POSITION SUMMARY
This position provides coding and abstracting for high tiered complexity range of acute care services at all Banner hospitals.
Reviews diagnosis and diagnostic information and codes and abstracts diagnoses and / or procedures on inpatient records using ICD CM and PCS coding classification systems.
Completes MS-DRG and APR-DRG assignments on inpatient records as appropriate. Ensures ethical and accurate coding in accordance with all regulatory requirements and AHIMA Standards of Ethical Coding.
Acts as subject-matter expert regarding experimental and newly developed procedural and diagnostic inpatient coding.This includes highest level of complexity of accounts encountered in Banner’s Academic, Trauma and high acuity facilities.
Will serve as a role model for less experienced acute care coding Inpatient team members.
CORE FUNCTIONS
1. Analyzes medical information from medical records. Accurately codes diagnostic and procedural information in accordance with national coding guidelines and appropriate reimbursement requirements.
Consults with medical providers to clarify missing or inadequate record information and to determine appropriate diagnostic and procedure codes.
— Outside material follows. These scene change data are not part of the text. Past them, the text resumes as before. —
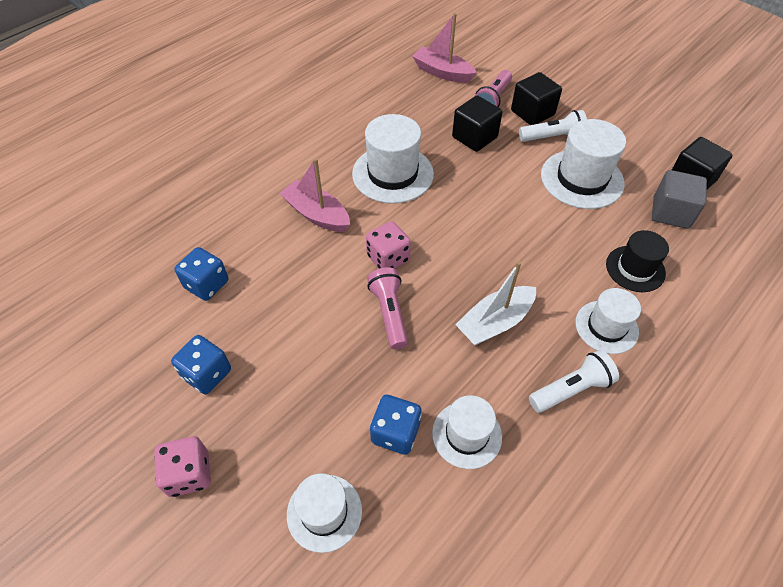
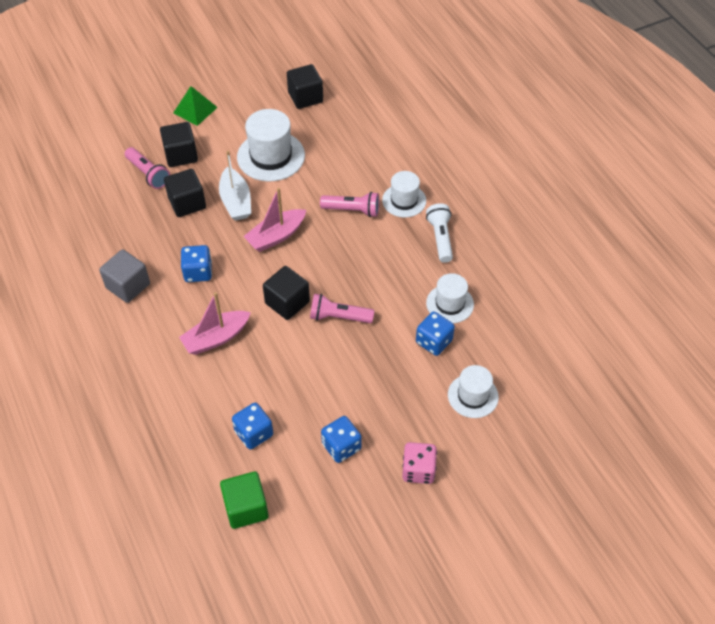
camera: 70 degrees left, 0 degrees up
white hat [352,114,434,204] -> blue dice [181,245,212,282]
pink dice [366,221,411,269] -> black cube [263,266,310,320]
pink boat [412,13,477,83] -> pink boat moved to [243,188,306,252]
white boat [455,261,536,345] -> white boat moved to [219,151,251,221]
white flashlight [519,110,587,142] -> none
black hat [606,230,669,292] -> none
grey cube [652,170,707,229] -> grey cube moved to [99,249,150,303]
none -> green pyramid [173,86,218,126]
none -> green cube [220,471,269,529]
none -> pink flashlight [320,192,379,217]

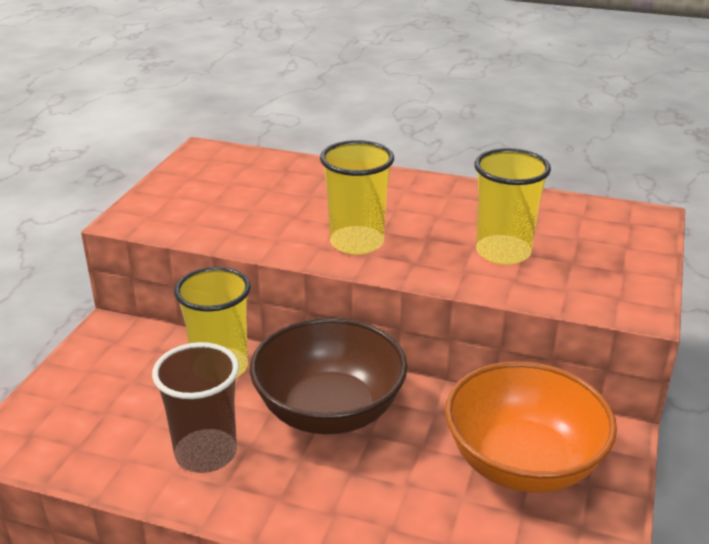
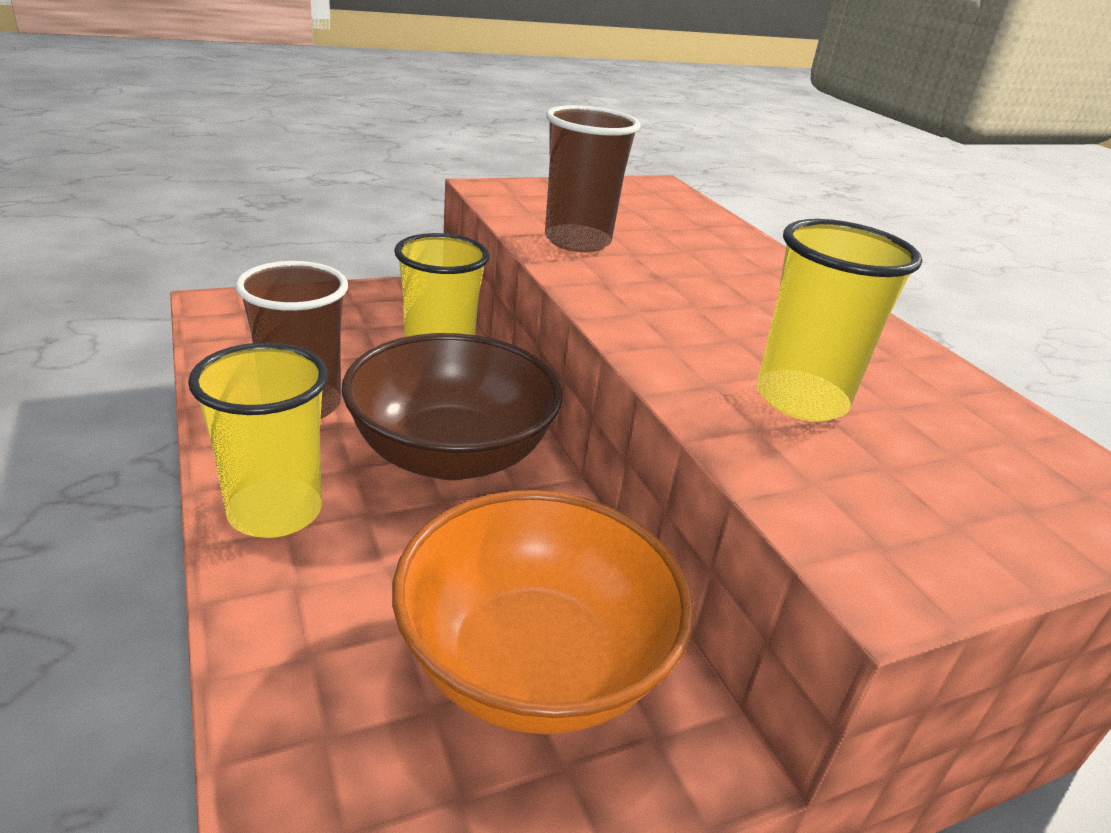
camera: 45 degrees right, 0 degrees up
yellow cup [320,140,394,255] -> yellow cup moved to [188,343,328,538]
none -> brown cup [545,105,641,252]

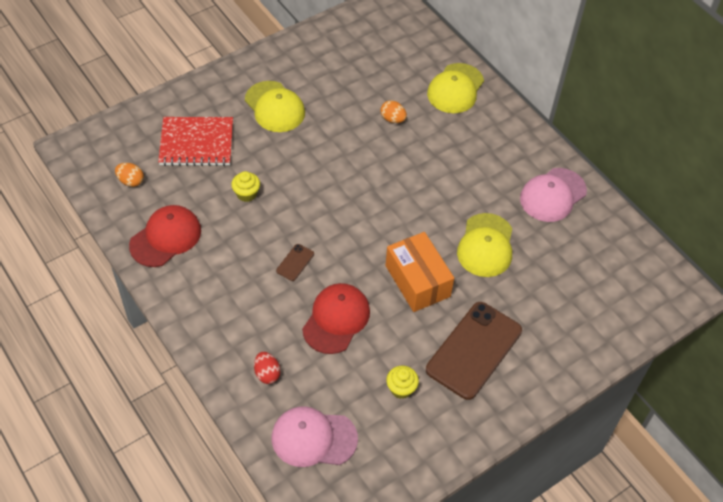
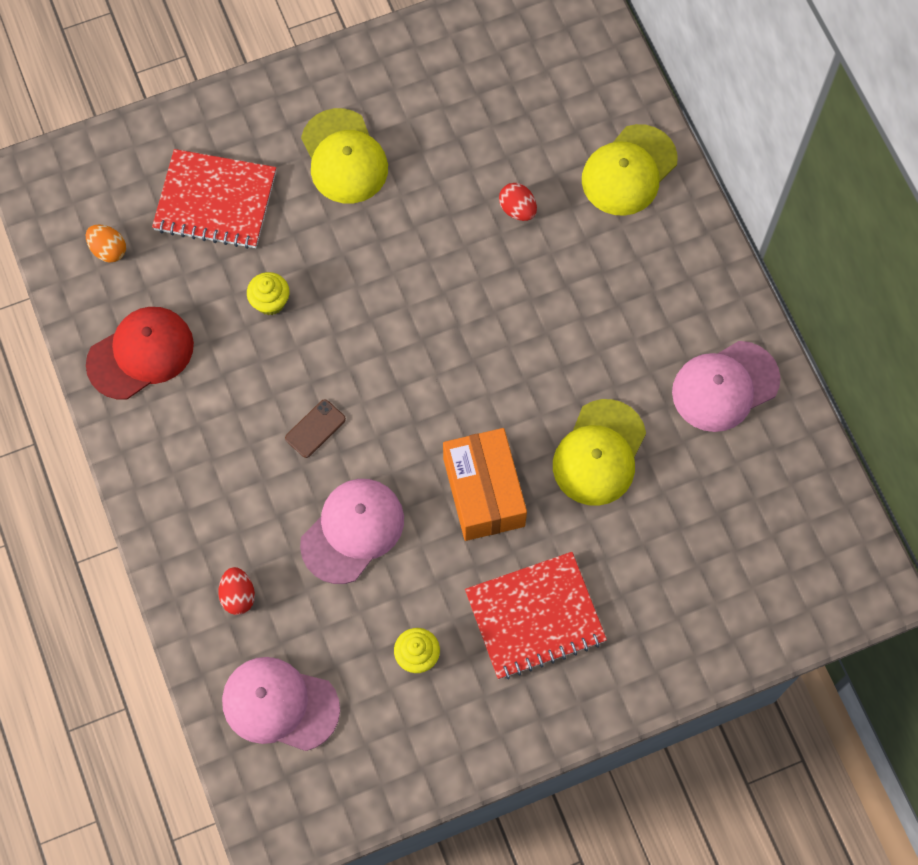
camera: 15 degrees right, 15 degrees up
red cap [302,283,370,354] -> pink cap [300,479,404,584]
orange egg [380,100,407,123] -> red egg [499,183,537,221]
brown phone [426,302,522,400] -> red notebook [465,552,607,679]

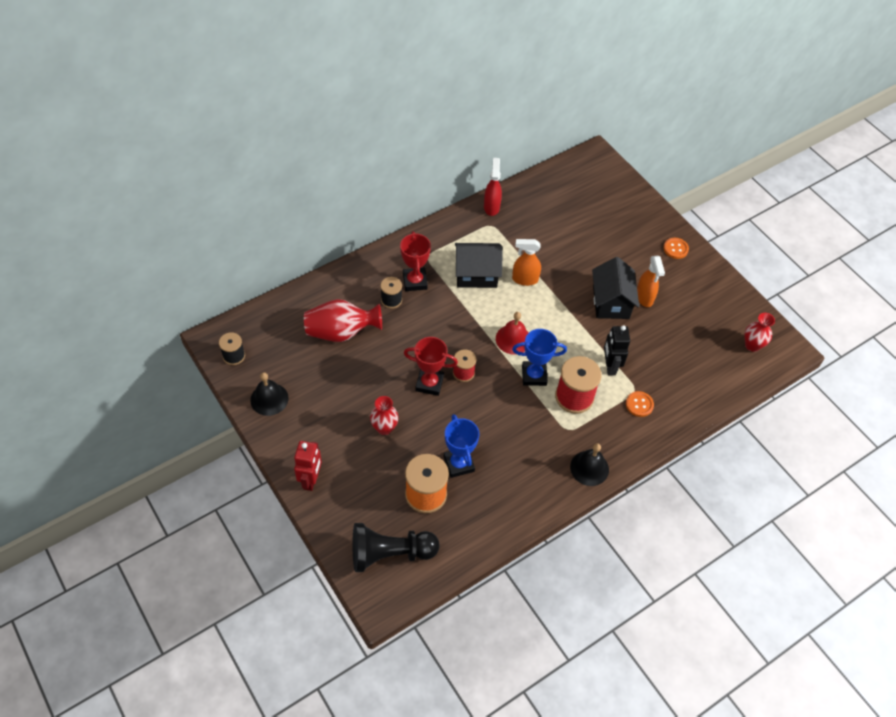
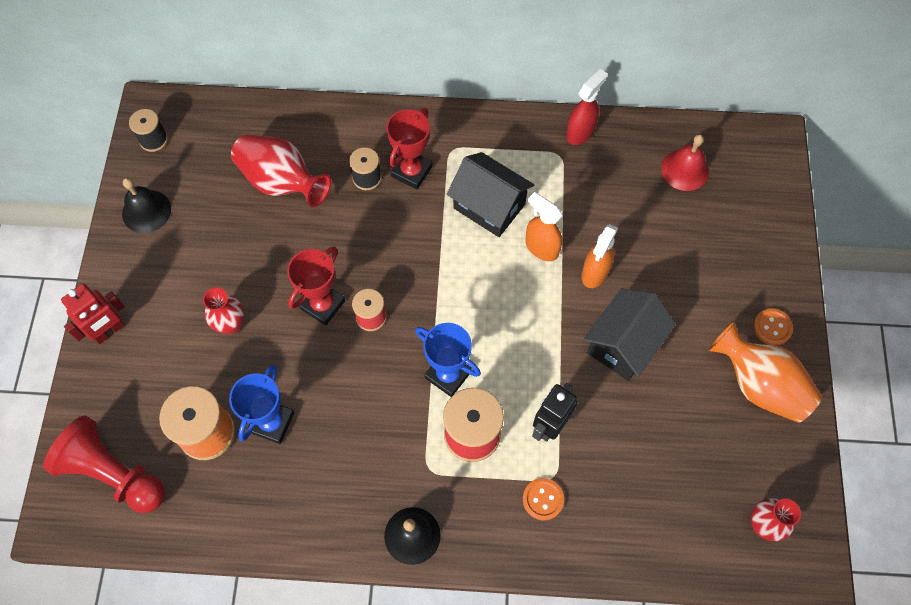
camera: 40 degrees right, 10 degrees up
black pawn [352,523,439,572] -> red pawn [43,416,165,513]
red trophy [404,337,458,396] -> red trophy turned 75 degrees clockwise [287,246,345,326]
red bell [496,312,529,355] -> red bell moved to [661,134,709,191]
orange spray bottle [637,256,665,307] -> orange spray bottle moved to [581,224,618,288]
none -> orange vase [708,321,823,423]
Provides timely and accurate coding in accordance to department specific productivity and quality standards thorough assignment of ICD CM and PCS codes, MS-DRGs, APR-DRGs and POAs for highest level of complexity of Inpatient accounts encountered in Banner’s Academic, Trauma and high acuity facilities.
2. Abstracts clinical diagnoses, procedure codes and documents other pertinent information obtained from the patient encounter.
Seeks out missing information and creates complete records, including items such as disease and procedure codes, discharge disposition, date of surgery, attending physician, consulting physicians, surgeons and anesthesiologists.
Refers inconsistent patient treatment information or documentation to coding support tech, coding quality analyst or coding manager for clarification / additional information for accurate code assignment.
3. Provides coding quality assurance for medical records. For all assigned records and / or areas assures compliance with coding rules and regulations according to regulatory agencies for state Medicaid plans, Center for Medicare Services (CMS), Office of the Inspector General (OIG) and the Health Care Financing Administration (HCFA), as well as company and applicable professional standards.
Ability to address related and complex matters independently with regard to interpretation of coding guidelines.
4. Acts as a knowledge resource for internal and external customers. Acts as subject-matter expert regarding experimental and newly developed procedural and diagnostic inpatient coding.
Will provide mentorship to less experienced or otherwise identified staff members.Will collaborate with Acute Care Coding Leaders and Education team in identifying need for new and / or ongoing training for ACC team.
5. Works under general supervision using specialized expertise in the subject matter. Works within a set of defined rules.
Ability to address related and complex matters independently with regard to interpretation of coding guidelines prior to referral to senior manager, educator or Coding Quality Analyst.
MINIMUM QUALIFICATIONS
High school diploma / GED or equivalent working knowledge and specialized formal training in medical record keeping principles and practices, anatomy, physiology, pathology, medical terminology, standard nomenclature, and classification of diagnoses and operations, or an Associate’s degree in a health care field.
Requires Certified Coding Specialist (CCS) or Certified Outpatient Coder (COC) or Certified Professional Coder (CPC) or Registered Health Information Technologist (RHIT) or Registered Health Information Administration (RHIA) or other appropriate coding certification in an active status with the American Health Information Management Association (AHIMA) or American Academy of Professional Coders (AAPC).
Must demonstrate a level of knowledge and understanding of ICD CM and PCS coding principles as recommended by the American Health Information Management Association coding competencies.
Requires five or more years of inpatient coding experience in Acute Care inpatient facility or healthcare system.
Must be able to work effectively and efficiently in a remote setting, utilizing common office software and coding software and abstracting systems.
PREFERRED QUALIFICATIONS
Associates degree in a job-related field or experience equivalent to same.
Previous experience in large, multi-system healthcare organization.
Additional related education and / or experience preferred.